Stored items:

-- -- --

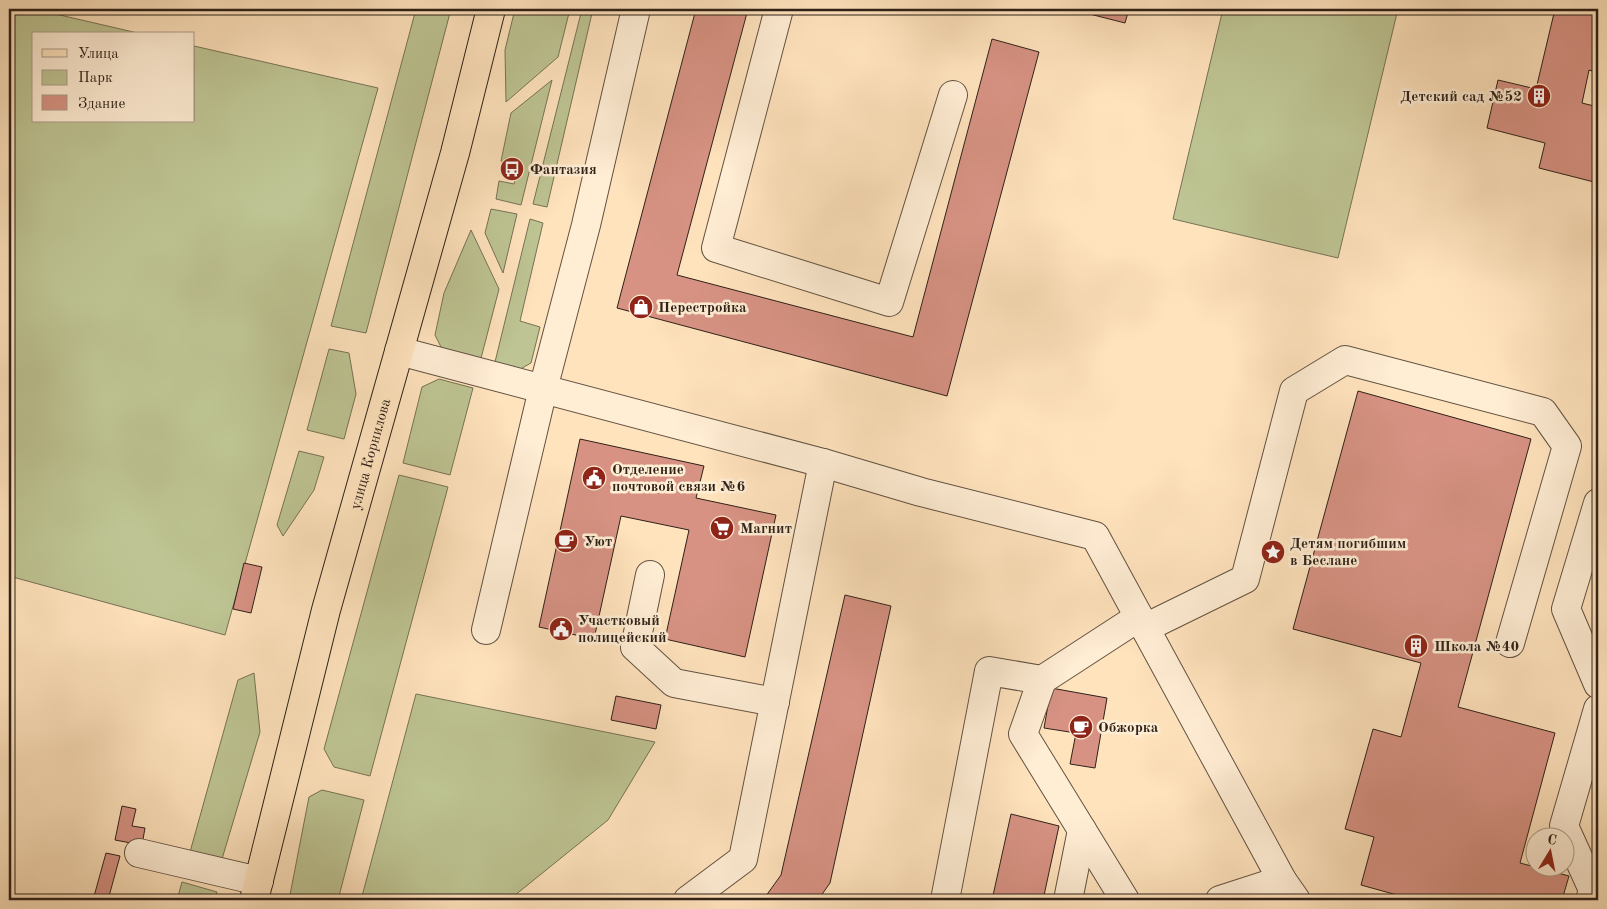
<svg xmlns="http://www.w3.org/2000/svg" width="1607" height="909" font-family="'Old Standard TT',serif">
  <rect width="100%" height="100%" fill="#ffe3bd"/>
  <filter id="stains"><feTurbulence type="fractalNoise" baseFrequency=".004" numOctaves="4"/><feColorMatrix values="0 0 0 0 .2 0 0 0 0 .09 0 0 0 0 .02 0 0 0 .5 -.17"/></filter>
  <radialGradient id="worn" r=".72"><stop offset=".6" stop-color="#630" stop-opacity="0"/><stop offset="1" stop-color="#630" stop-opacity=".3"/></radialGradient>
  <g fill="#bec493" stroke="#767256">
    <path d="M9,9H34L142,34H34V121H194V46L378,88L225,635L9,576Z"/>
    <path d="M416,9H451L366,333L331,326Z"/>
    <path d="M515,9H570L558,57L506,102L505,50Z"/>
    <path d="M582,9H593L547,207L533,204Z"/>
    <path d="M1223,9H1398L1338,258L1173,219Z"/>
    <path d="M552,80L521,205L496,199L499,181L514,184L519,165L501,161L511,113Z"/>
    <path d="M491,209L517,214L503,273L485,233Z"/>
    <path d="M530,219L543,223L520,321L540,327L531,363L517,371L494,366Z"/>
    <path d="M471,230L499,289L480,362L444,353L435,335L444,293Z"/>
    <path d="M329,349L349,353L356,394L344,439L307,430Z"/>
    <path d="M439,379L473,388L450,475L403,463L422,387Z"/>
    <path d="M299,451L324,457L314,490L283,536L277,525Z"/>
    <path d="M399,475L448,487L370,776L334,767L324,749Z"/>
    <path d="M254,673L260,732L222,859L190,852L238,680Z"/>
    <path d="M416,694L655,742L608,820L509,900H361Z"/>
    <path d="M322,790L364,800L338,900H289L309,797Z"/>
    <path d="M182,882L217,892L215,900H177Z"/>
  </g>
  <g fill="#d79283" stroke="#2e2118">
    <path d="M696,9H748L677,275L913,337L992,39L1039,52L947,396L617,308Z"/>
    <path d="M1070,9H1129L1125,23Z"/>
    <path d="M1555,9H1598V73L1589,70L1582,103L1598,107V183L1539,168L1545,143L1487,128L1498,80L1536,89Z"/>
    <path d="M1358,391L1531,439L1458,707L1555,733L1520,863L1569,876L1562,900H1415L1361,885L1374,837L1345,829L1373,729L1401,737L1421,663L1293,629Z"/>
    <path d="M580,439L704,466L696,498L776,515L745,657L665,639L689,530L621,516L594,639L539,627Z"/>
    <path d="M244,563L262,567L251,613L233,609Z"/>
    <path d="M845,595L891,606L830,883L818,900H763L781,875Z"/>
    <path d="M1051,688L1107,698L1095,768L1070,764L1076,733L1044,728Z"/>
    <path d="M616,696L661,705L656,729L611,720Z"/>
    <path d="M122,806L136,809L132,826L145,828L142,845L115,840Z"/>
    <path d="M1011,814L1059,826L1043,900H992Z"/>
    <path d="M106,853L120,856L108,900H93Z"/>
  </g>
  <g fill="none" stroke-linecap="round" stroke-linejoin="round">
    <g stroke="#625241" stroke-width="30">
      <g id="minor">
        <path d="M779,9L716,248L889,302L953,95"/>
        <path d="M399,351L823,463L921,492L1095,536L1282,880L1296,900"/>
        <path d="M1598,503L1566,609L1598,684"/>
        <path d="M650,575L635,647L674,683L775,702"/>
        <path d="M1145,628L1245,579L1294,391L1345,360L1543,412L1567,446L1510,643"/>
        <path d="M486,630L543,389L586,225L636,9"/>
        <path d="M1042,680L1023,734L1125,900"/>
        <path d="M139,853L259,881"/>
        <path d="M688,900L743,859L823,463"/>
        <path d="M945,900L989,671L1042,680L1139,617"/>
        <path d="M1068,900L1082,830"/>
        <path d="M1220,900L1282,880"/>
        <path d="M1590,900L1593,890L1564,826L1598,709"/>
      </g>
    </g>
    <g stroke="#2e2118" stroke-width="30">
      <g id="major">
        <path id="s1" d="M254,900L326,610L455,153L491,9"/>
      </g>
    </g>
    <use href="#minor" stroke="#ffedd4" stroke-width="28"/>
    <use href="#major" stroke="#ffe3bd" stroke-width="28"/>
  </g>
  <defs>
    <g id="building-disc" transform="scale(1.25)"><circle r="9.5" fill="#8f2418" stroke="#ffedd4"/><path d="M-4-6H4V6H1V3H-1V6H-4ZM-2.5-4.3h1.7v1.8h-1.7ZM.8-4.3h1.7v1.8H.8ZM-2.5-1h1.7V.8h-1.7ZM.8-1h1.7V.8H.8Z" fill="#fff"/></g>
    <g id="bus-disc" transform="scale(1.25)"><circle r="9.5" fill="#8f2418" stroke="#ffedd4"/><path d="M-5-6H5V4H4V6H2V4H-2V6H-4V4H-5ZM-3.5-4V0h7V-4ZM-3.5 1.2v1.5H-2V1.2ZM2 1.2v1.5H3.5V1.2Z" fill="#fff"/></g>
    <g id="shop-disc" transform="scale(1.25)"><circle r="9.5" fill="#8f2418" stroke="#ffedd4"/><path d="M-5-2.5h2.3a2.7 3.5 0 0 1 5.4 0H5L5.5 6h-11ZM-1.5-2.5h3a1.5 2.3 0 0 0-3 0Z" fill="#fff"/></g>
    <g id="civic-disc" transform="scale(1.25)"><circle r="9.5" fill="#8f2418" stroke="#ffedd4"/><path d="M-.6-6.5H3V-4.5H.6V-3L4-1V1h2V6H-6V1h2V-1L-.6-3ZM-1.2 2.5V6h2.4V2.5Z" fill="#fff"/></g>
    <g id="supermarket-disc" transform="scale(1.25)"><circle r="9.5" fill="#8f2418" stroke="#ffedd4"/><path d="M-6-5.5h2.5l.6 2H6L4.5 2H-2.5L-4.4-4H-6ZM-1.5 3.2a1.3 1.3 0 1 0 .1 0ZM3 3.2a1.3 1.3 0 1 0 .1 0Z" fill="#fff"/></g>
    <g id="cafe-disc" transform="scale(1.25)"><circle r="9.5" fill="#8f2418" stroke="#ffedd4"/><path d="M-5.5-4.5H6V0H3Q3 3.5 0 3.5H-2.5Q-5.5 3.5-5.5 0ZM3-3.2v2h1.7v-2ZM-6 4.5H4V6H-6Z" fill="#fff"/></g>
    <g id="sight-disc" transform="scale(1.25)"><circle r="9.5" fill="#8f2418" stroke="#ffedd4"/><path d="M0-6L1.8-2.2L6-1.7L2.9 1.2L3.7 5.4L0 3.3L-3.7 5.4L-2.9 1.2L-6-1.7L-1.8-2.2Z" fill="#fff"/></g>
  </defs>
  <g fill-rule="evenodd">
    <use href="#building-disc" x="1539" y="96"/>
    <use href="#bus-disc" x="512" y="169"/>
    <use href="#shop-disc" x="641" y="307"/>
    <use href="#civic-disc" x="594" y="478"/>
    <use href="#supermarket-disc" x="722" y="528"/>
    <use href="#cafe-disc" x="566" y="541"/>
    <use href="#sight-disc" x="1273" y="552"/>
    <use href="#civic-disc" x="561" y="629"/>
    <use href="#building-disc" x="1416" y="646"/>
    <use href="#cafe-disc" x="1081" y="727"/>
  </g>
  <g text-anchor="middle" stroke-width="5" stroke-linejoin="round" paint-order="stroke">
    <g font-size="15" font-weight="bold" fill="#2e2118" stroke="#ffedd4" text-anchor="start">
      <text x="1522" y="101" text-anchor="end">Детский сад №52</text>
      <text x="530" y="174">Фантазия</text>
      <text x="658" y="312">Перестройка</text>
      <text x="612" y="474">Отделение<tspan x="612" dy="17">почтовой связи №6</tspan></text>
      <text x="740" y="533">Магнит</text>
      <text x="584" y="546">Уют</text>
      <text x="1290" y="548">Детям погибшим<tspan x="1290" dy="17">в Беслане</tspan></text>
      <text x="578" y="625">Участковый<tspan x="578" dy="17">полицейский</tspan></text>
      <text x="1434" y="651">Школа №40</text>
      <text x="1098" y="732">Обжорка</text>
    </g>
    <g font-size="15" fill="#2e2118" stroke="#ffedd4">
      <text dy="5" stroke="none"><textPath href="#s1" startOffset="461">улица Корнилова</textPath></text>
    </g>
  </g>
  <rect width="1607" height="909" fill="none" stroke="#ffe3bd" stroke-width="30"/>
  <rect x="10" y="10" width="1587" height="889" fill="none" stroke="#2e2118" stroke-width="2.5"/>
  <rect x="15" y="15" width="1577" height="879" fill="none" stroke="#2e2118"/>
  <rect x="32" y="32" width="162" height="90" fill="#ffedd4" stroke="#ab9b89"/>
  <rect x="42" y="49" width="25" height="8" fill="#ffe3bd" stroke="#ab9b89"/>
  <text x="78" y="58" font-size="15" fill="#2e2118">Улица</text>
  <rect x="42" y="70" width="25" height="15" fill="#bec493" stroke="#ab9b89"/>
  <text x="78" y="82" font-size="15" fill="#2e2118">Парк</text>
  <rect x="42" y="95" width="25" height="15" fill="#d79283" stroke="#ab9b89"/>
  <text x="78" y="108" font-size="15" fill="#2e2118">Здание</text>
  <g transform="translate(1550 852) rotate(10)"><circle r="24" fill="#ffedd4" stroke="#ab9b89"/>
  <path d="M0-4L9 19L0 12L-9 19Z" fill="#8f2418"/>
  <text y="-8" font-size="14" font-weight="bold" text-anchor="middle" fill="#2e2118">С</text>
  </g>
  <rect width="100%" height="100%" filter="url(#stains)"/>
  <rect width="100%" height="100%" fill="url(#worn)"/>
</svg>
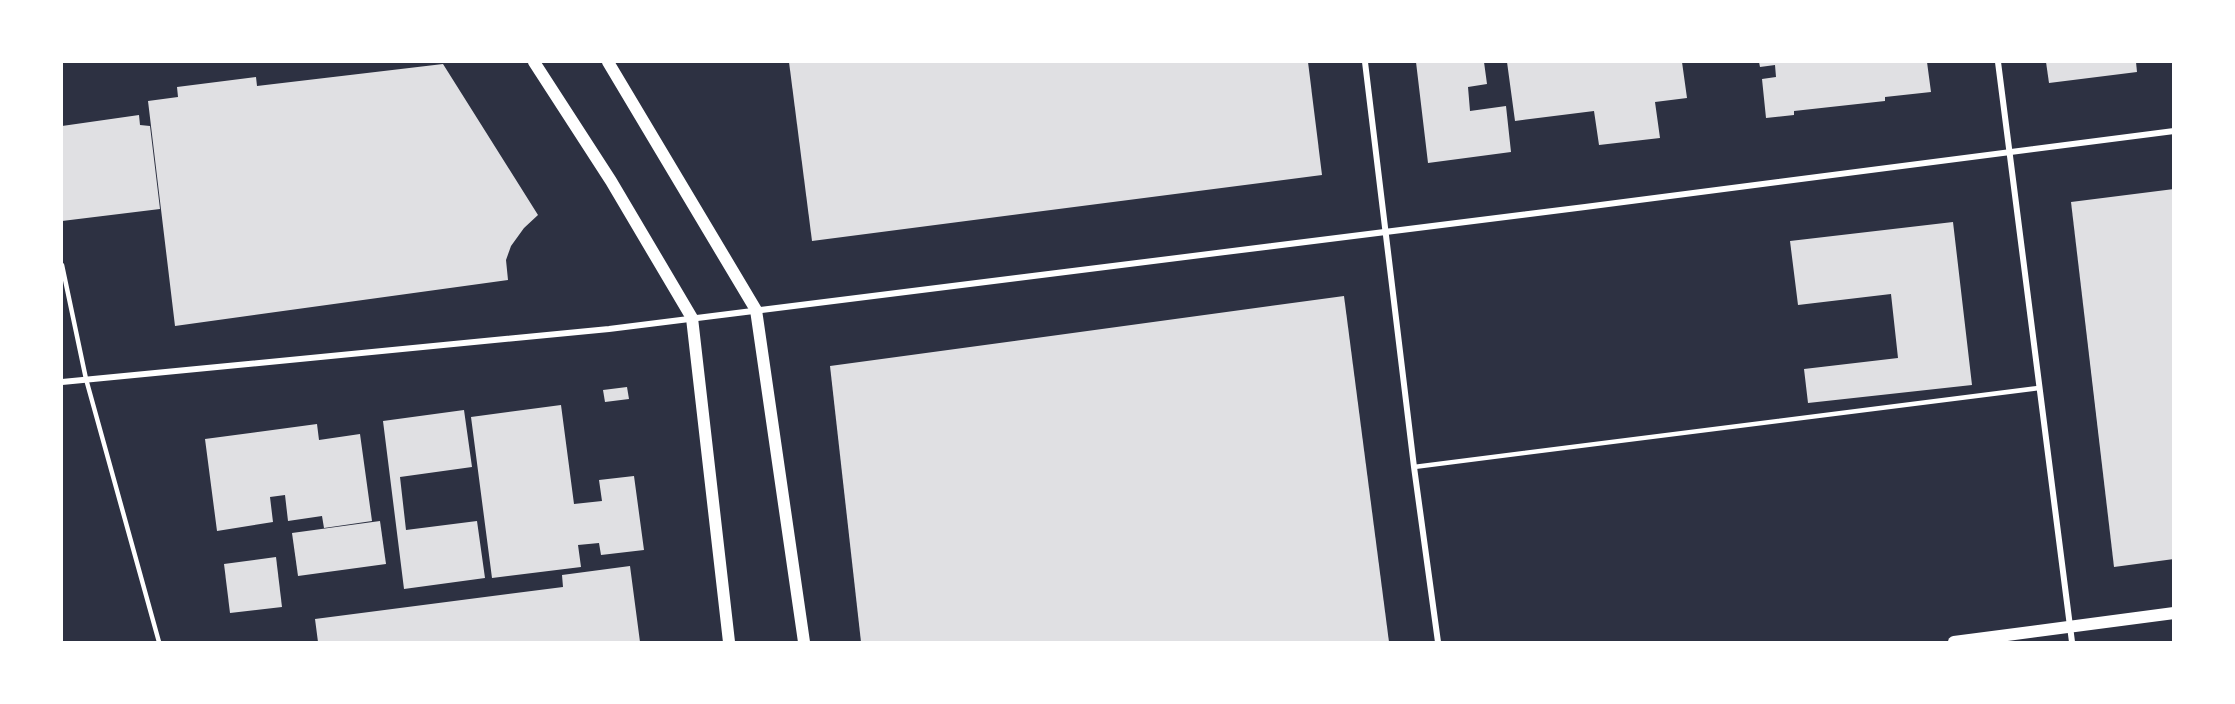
<svg xmlns="http://www.w3.org/2000/svg" width="2235" height="704" font-family="Lato,sans-serif">
	<style>
		.building { fill: #e0e0e3 }
		.lines { fill: none; stroke-linecap: round; stroke-linejoin: round }
		.service { stroke: #fff; stroke-width: 4.5 }
		.minor { stroke: #fff; stroke-width: 6 }
		.secondary { stroke: #fff; stroke-width: 12 }
	</style>
	<rect width="100%" height="100%" fill="#2d3142"/>
	<g class="building">
		<path d="M 789,62 L 1308,62 L 1322,175 L 812,241 Z"/>
		<path d="M 1416,62 L 1484,62 L 1487,84 L 1468,87 L 1470,111 L 1506,106 L 1511,152 L 1428,163 Z"/>
		<path d="M 1507,62 L 1682,62 L 1687,98 L 1655,102 L 1660,138 L 1599,145 L 1594,111 L 1515,121 Z"/>
		<path d="M 1759,62 L 1927,62 L 1931,92 L 1885,97 L 1885,101 L 1794,111 L 1794,115 L 1766,118 L 1762,79 L 1776,77 L 1775,65 L 1760,67 Z"/>
		<path d="M 2046,62 L 2136,62 L 2137,72 L 2049,83 Z"/>
		<path d="M 443,64 L 538,215 L 524,228 L 511,246 L 506,260 L 508,280 L 175,326 L 148,101 L 178,97 L 177,87 L 256,77 L 257,86 Z"/>
		<path d="M 139,115 L 140,125 L 150,126 L 160,209 L 62,221 L 62,126 Z"/>
		<path d="M 2174,189 L 2174,559 L 2114,567 L 2071,202 Z"/>
		<path d="M 1953,222 L 1972,385 L 1808,403 L 1804,369 L 1898,358 L 1891,294 L 1798,305 L 1790,241 Z"/>
		<path d="M 1344,296 L 1389,642 L 861,642 L 830,366 Z"/>
		<path d="M 627,387 L 629,399 L 605,402 L 603,390 Z"/>
		<path d="M 561,405 L 574,504 L 602,501 L 599,480 L 634,476 L 644,550 L 601,555 L 599,543 L 578,545 L 581,567 L 492,578 L 471,417 Z"/>
		<path d="M 464,410 L 472,467 L 400,477 L 406,530 L 477,521 L 485,578 L 404,589 L 383,421 Z"/>
		<path d="M 317,424 L 319,440 L 360,434 L 372,521 L 324,528 L 322,516 L 288,521 L 285,495 L 270,497 L 273,522 L 217,531 L 205,439 Z"/>
		<path d="M 380,521 L 386,564 L 298,576 L 292,533 Z"/>
		<path d="M 276,557 L 282,607 L 230,613 L 224,564 Z"/>
		<path d="M 630,566 L 640,642 L 318,642 L 315,619 L 563,587 L 562,575 Z"/>
	</g>
	<g class="lines">
		<g class="service">
			<path d="M 62,265 L 86,379 L 159,642"/>
			<path d="M 1414,467 L 2039,388"/>
		</g>
		<g class="minor">
			<path d="M 1365,62 L 1414,467 L 1438,642"/>
			<path d="M 1998,62 L 2072,642"/>
			<path d="M 62,382 L 609,329 L 1585,207 L 2174,131"/>
		</g>
		<g class="secondary">
			<path d="M 534,62 L 611,181 L 692,318 L 729,642"/>
			<path d="M 608,62 L 756,310 L 804,642"/>
			<path d="M 1954,642 L 2174,613"/>
		</g>
	</g>
	<rect width="2235" height="704" fill="none" stroke="#ffffff" stroke-width="126"/>
</svg>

-- -- --

== Task requirements ==
Search the entries above for lines containing the word "major", and copy each one.

== Finished task ==
      <g id="major">
    <use href="#major" stroke="#ffe3bd" stroke-width="28"/>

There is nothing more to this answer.